El tacto es un sentido múltiple. Es decir, por un lado sientes el tacto de la otra persona, por otro, las reacciones de tu propia piel con su contacto  y, por último -aunque todo al mismo tiempo- la sensación de la fusión de ambos tactos. Me sorprendió tu delicadeza. Quizás la falta de costumbre, pero sentía cada uno de tus roces como una leve caricia que me recorría todo el cuerpo. Tu piel se me antojaba suave, firme, sugerente, sensual… La mía se estremecía con cada movimiento.

Nuestro primer contacto estuvo marcado por el tacto.
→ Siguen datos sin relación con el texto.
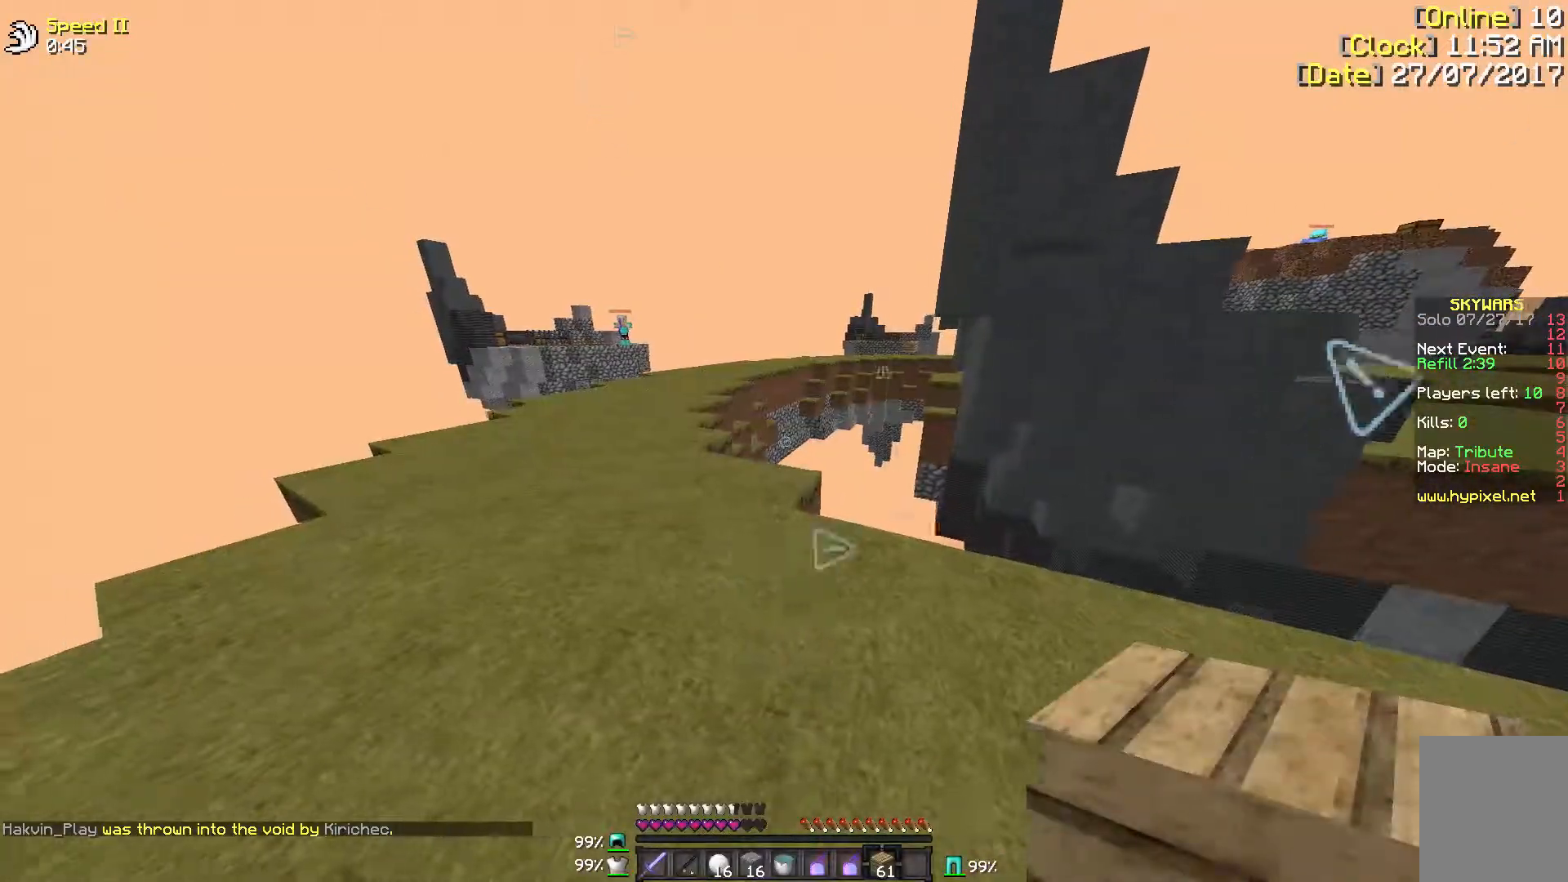
{"keys": [], "mouse": [], "events": [[350, "a", "up"]]}
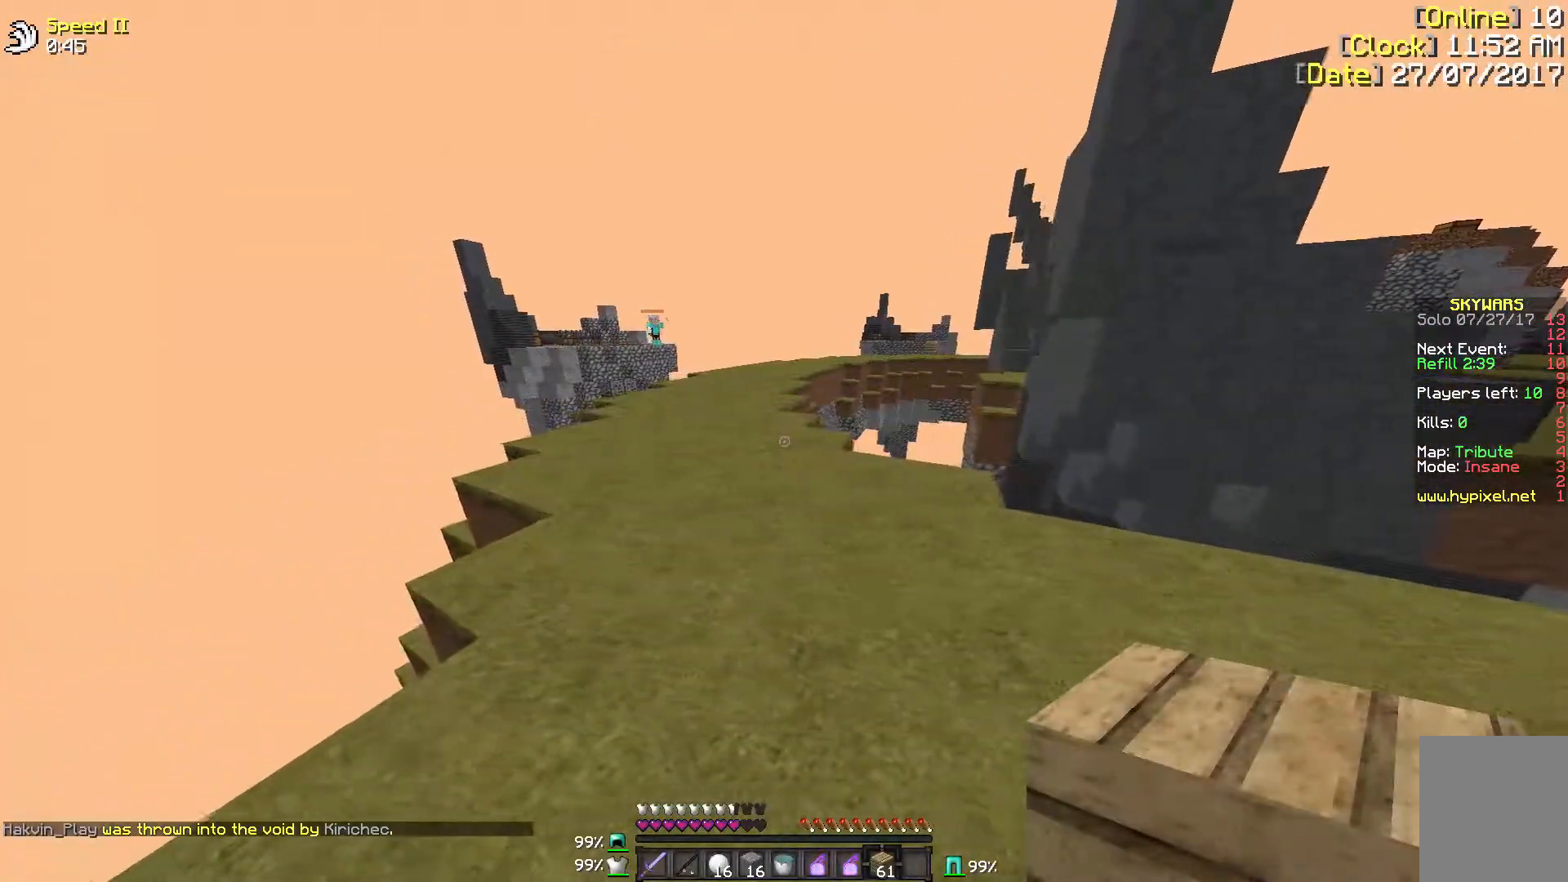
{"keys": [], "mouse": [], "events": []}
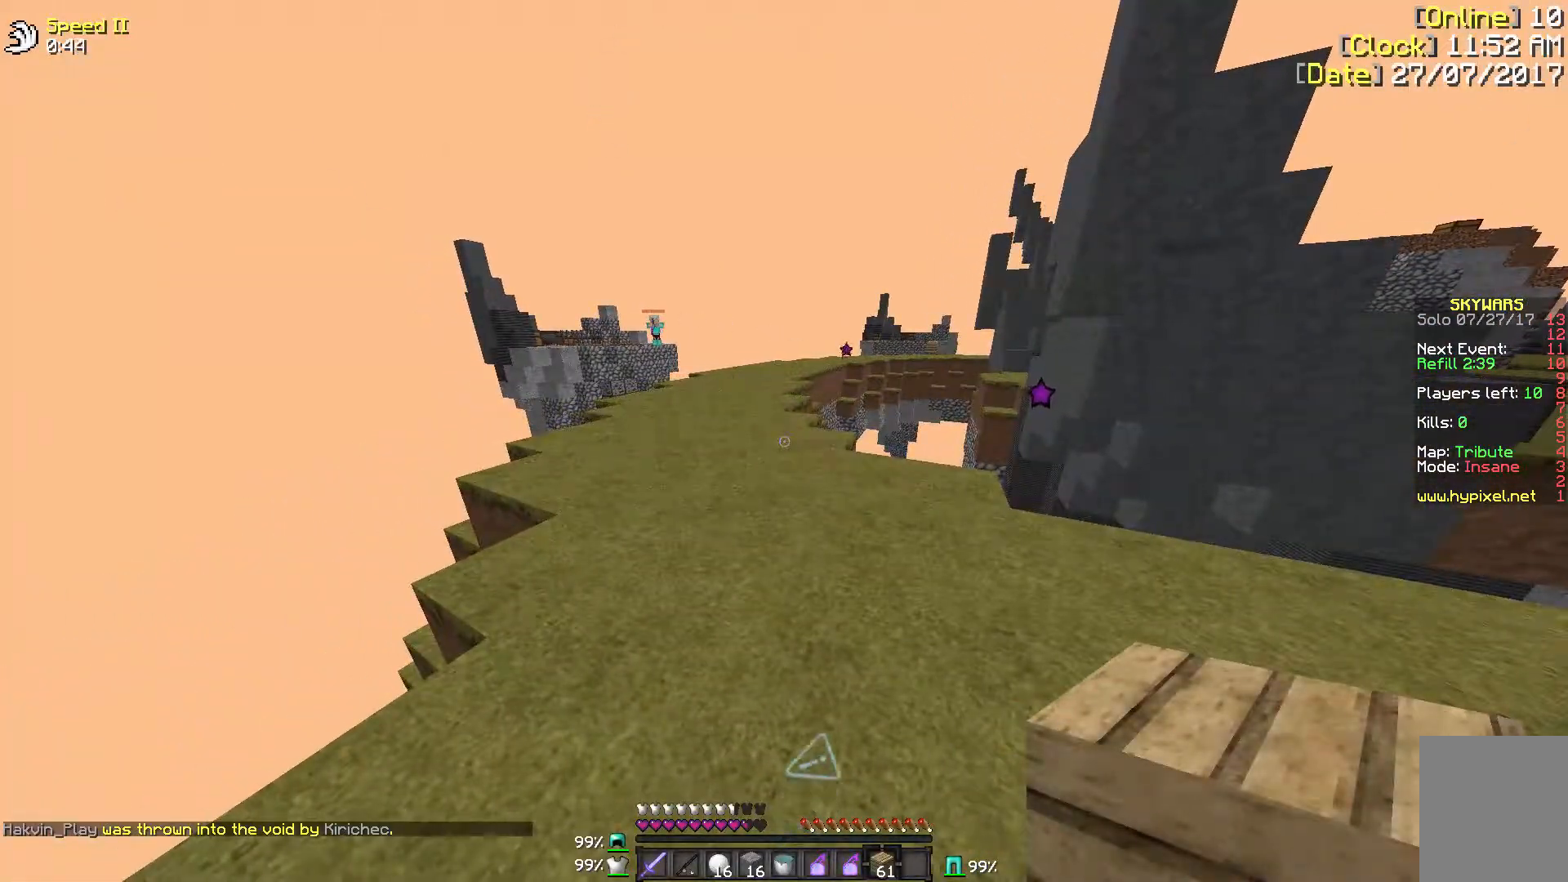
{"keys": ["d"], "mouse": [], "events": [[350, "d", "down"]]}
Primero, un ligero acercamiento. Después, tus manos se posaron sobre mis hombros. Pensé que eran cálidas y me mantuve expectante, esperando el siguiente paso. Estaba un poco tensa, pero aún así, me gustaba sentirlas. Es curioso comprobar cómo percibir el leve roce de la yema de tus dedos sobre mi piel me llenaba de sensaciones. Sin prisas.

Después llegaron tus labios. Mucho más suaves aún que tus manos. Los esperaba distintos, más rudos y resultaron sutiles y humectantes. Me dejé llevar por un mundo lleno de sensaciones. Me gustó tocarte, me hubiera pasado así horas, sin preocuparme del tiempo ni de obligaciones. Mis labios sobre tu cuello, tan sugerente…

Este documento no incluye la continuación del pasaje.